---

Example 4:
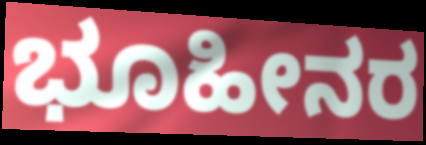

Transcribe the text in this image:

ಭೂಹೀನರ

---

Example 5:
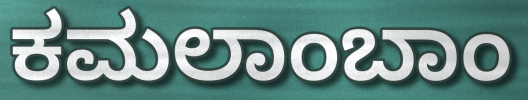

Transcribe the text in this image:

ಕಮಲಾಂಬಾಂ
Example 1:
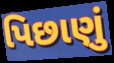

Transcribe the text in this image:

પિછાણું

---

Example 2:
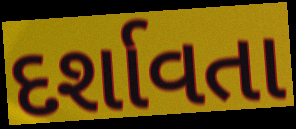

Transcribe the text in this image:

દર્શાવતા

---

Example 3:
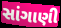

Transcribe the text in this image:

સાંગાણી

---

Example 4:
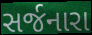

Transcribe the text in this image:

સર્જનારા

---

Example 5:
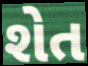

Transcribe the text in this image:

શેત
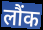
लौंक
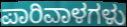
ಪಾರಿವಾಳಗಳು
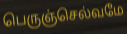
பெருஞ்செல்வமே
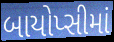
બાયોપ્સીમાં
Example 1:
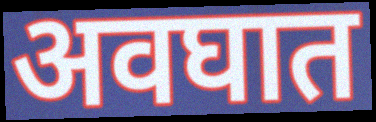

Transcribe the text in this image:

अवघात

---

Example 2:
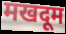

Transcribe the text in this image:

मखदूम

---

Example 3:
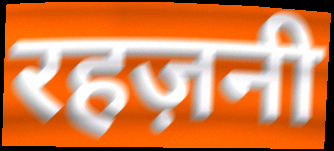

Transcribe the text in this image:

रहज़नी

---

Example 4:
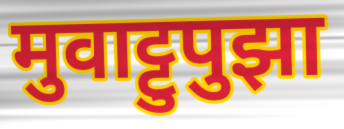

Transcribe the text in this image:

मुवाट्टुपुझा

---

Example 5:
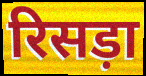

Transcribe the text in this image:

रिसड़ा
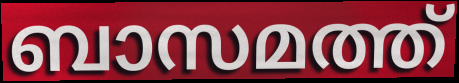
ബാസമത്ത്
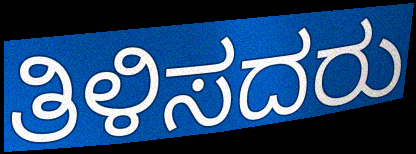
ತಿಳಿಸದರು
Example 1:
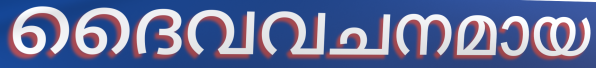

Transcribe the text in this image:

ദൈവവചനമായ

::::::::

▶ Set problem: Revise all of the material above by replacing each "image" with "picture" and leaving everything else unchanged. Omit the pictures from the revised version.

▶ The solution:
---

Example 4:

Transcribe the text in this picture:

ಭೂಹೀನರ

---

Example 5:

Transcribe the text in this picture:

ಕಮಲಾಂಬಾಂ
Example 1:

Transcribe the text in this picture:

પિછાણું

---

Example 2:

Transcribe the text in this picture:

દર્શાવતા

---

Example 3:

Transcribe the text in this picture:

સાંગાણી

---

Example 4:

Transcribe the text in this picture:

સર્જનારા

---

Example 5:

Transcribe the text in this picture:

શેત
लौंक
ಪಾರಿವಾಳಗಳು
பெருஞ்செல்வமே
બાયોપ્સીમાં
Example 1:

Transcribe the text in this picture:

अवघात

---

Example 2:

Transcribe the text in this picture:

मखदूम

---

Example 3:

Transcribe the text in this picture:

रहज़नी

---

Example 4:

Transcribe the text in this picture:

मुवाट्टुपुझा

---

Example 5:

Transcribe the text in this picture:

रिसड़ा
ബാസമത്ത്
ತಿಳಿಸದರು
Example 1:

Transcribe the text in this picture:

ദൈവവചനമായ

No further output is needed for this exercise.